M. Stéphane Le Bars. Je crois que ce chiffre a été évoqué, mais je ne sais plus par qui, lorsque vous avez auditionné les responsables de France Télévisions. Il est également cité par la Cour des comptes. Notre appréciation est que cela va plutôt au-delà de 15 %. La raison est simple : l’accord d’entreprise est globalement mieux-disant que la convention collective.
M. Samuel Kaminka. Je vais vous lire un extrait du rapport de la Cour des comptes : « Par ailleurs, l’entreprise évalue le surcoût de fabrication et de production par rapport à la concurrence de 10 % à 15 % environ. »
M. Stéphane Le Bars. C’est le rapport de la Cour des comptes, mais qui parle de l’évaluation par l’entreprise.
M. Charles Alloncle, rapporteur. Merci pour ces précisions. J’en viens à la question, souvent abordée dans cette commission d’enquête, des conflits d’intérêts entre les sociétés de production privées que vous représentez et France Télévisions. Nous avons appris qu’un certain nombre d’anciens dirigeants du groupe, qui avaient signé des contrats avec des sociétés privées, avaient empoché des indemnités de licenciement extrêmement importantes, de plusieurs centaines de milliers d’euros, avant d’être embauchés par les mêmes sociétés de production. Certains ont même fait la navette à plusieurs reprises entre France Télévisions et des sociétés avec lesquelles ils avaient travaillé.

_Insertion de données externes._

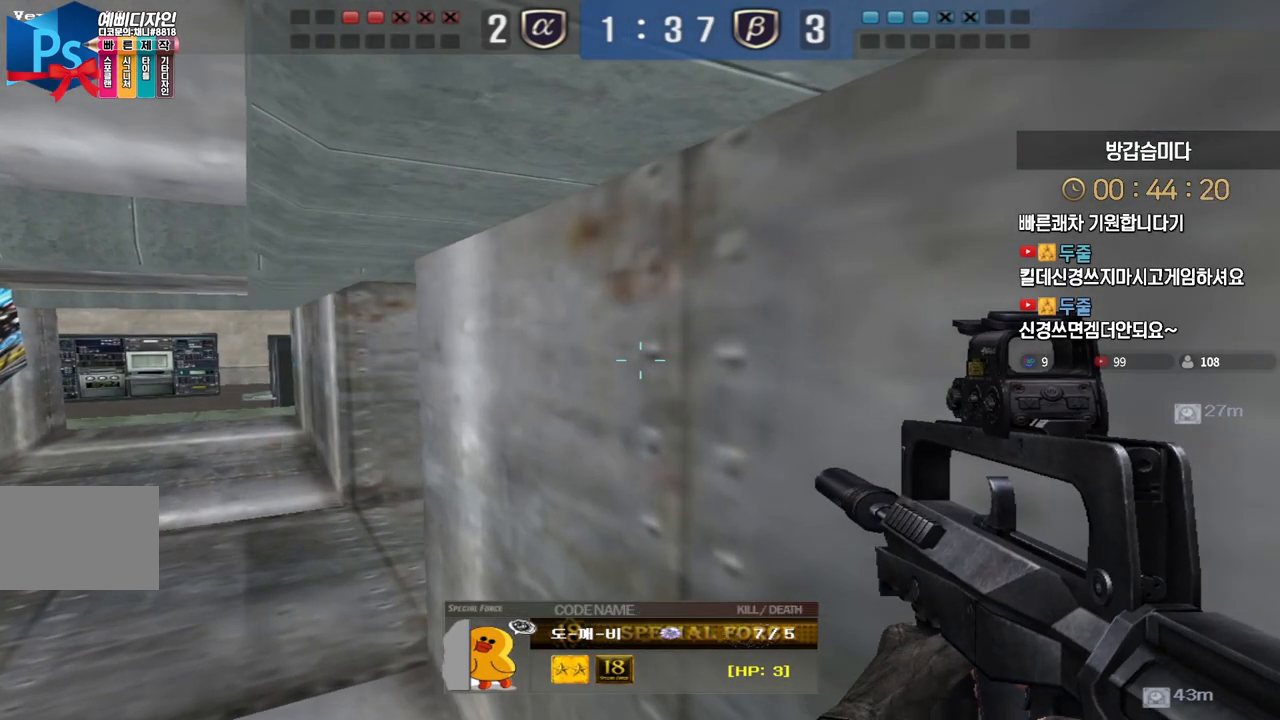
{"keys": ["tab"], "events": [[167, "tab", "down"]]}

Soumettez-vous vos salariés à des règles très strictes pour encadrer parfaitement d’éventuels conflits d’intérêts avec France Télévisions ou bien n’existe-t-il pas de clauses en la matière dans les contrats ?
M. Samuel Kaminka. D’une manière générale, ce mercato, si je puis utiliser une métaphore sportive, existe à France Télévisions, à TF1 et à M6. Un certain nombre de dirigeants passent d’une société de production à une autre entreprise privée ou alors deviennent éditeurs de service, et ce n’est pas du tout propre à France Télévisions. Je crois avoir le souvenir qu’une idée intéressante avait été émise dans cette commission d’enquête : au-delà d’un certain niveau de dédommagement, France Télévisions pourrait en tenir compte. En tant que représentants syndicaux, nous ne pouvons pas nous substituer, pour leur gestion, à nos adhérents : ils sont pleinement responsables. Néanmoins, France Télévisions a des commissions de déontologie et chacun des transferts est, sauf erreur de ma part, visé par elles. Tout cela est cadré.
M. le président Jérémie Patrier-Leitus. Cela ne vous pose pas de difficultés de recruter un salarié qui a travaillé à France Télévisions et qui a ensuite vocation à gérer des relations contractuelles avec ce groupe ? J’ai dit lors d’une audition précédente qu’il existe souvent dans le privé des clauses de non-concurrence qui obligent le salarié, pendant deux ou trois ans, à ne pas travailler dans le même secteur ou en tout cas dans des entreprises concurrentes. Je ne citerai pas de cas – nous aurons l’occasion d’en reparler –, mais il y a des situations dans lesquelles une personne est licenciée et touche 300 000 ou 400 000 euros d’indemnités, ce qui est son droit, puis retrouve, quelques mois plus tard, et tant mieux pour elle, un emploi dans une société de production qui travaille avec France Télévisions. Nous nous demandons, mais nous poserons la question à France Télévisions et aux acteurs concernés, pourquoi il n’y a pas de clause de non-concurrence qui permettrait d’avoir l’assurance, par principe, pendant deux ou trois ans, qu’il n’y a pas de conflit d’intérêts. La question du rapporteur visait à savoir, je pense – en tout cas, c’est ma question –, comment vous garantissez, quand vous recrutez un salarié de France Télévisions, qu’il n’y a pas de conflit d’intérêts, ou peut-être, pour ne pas employer ce mot…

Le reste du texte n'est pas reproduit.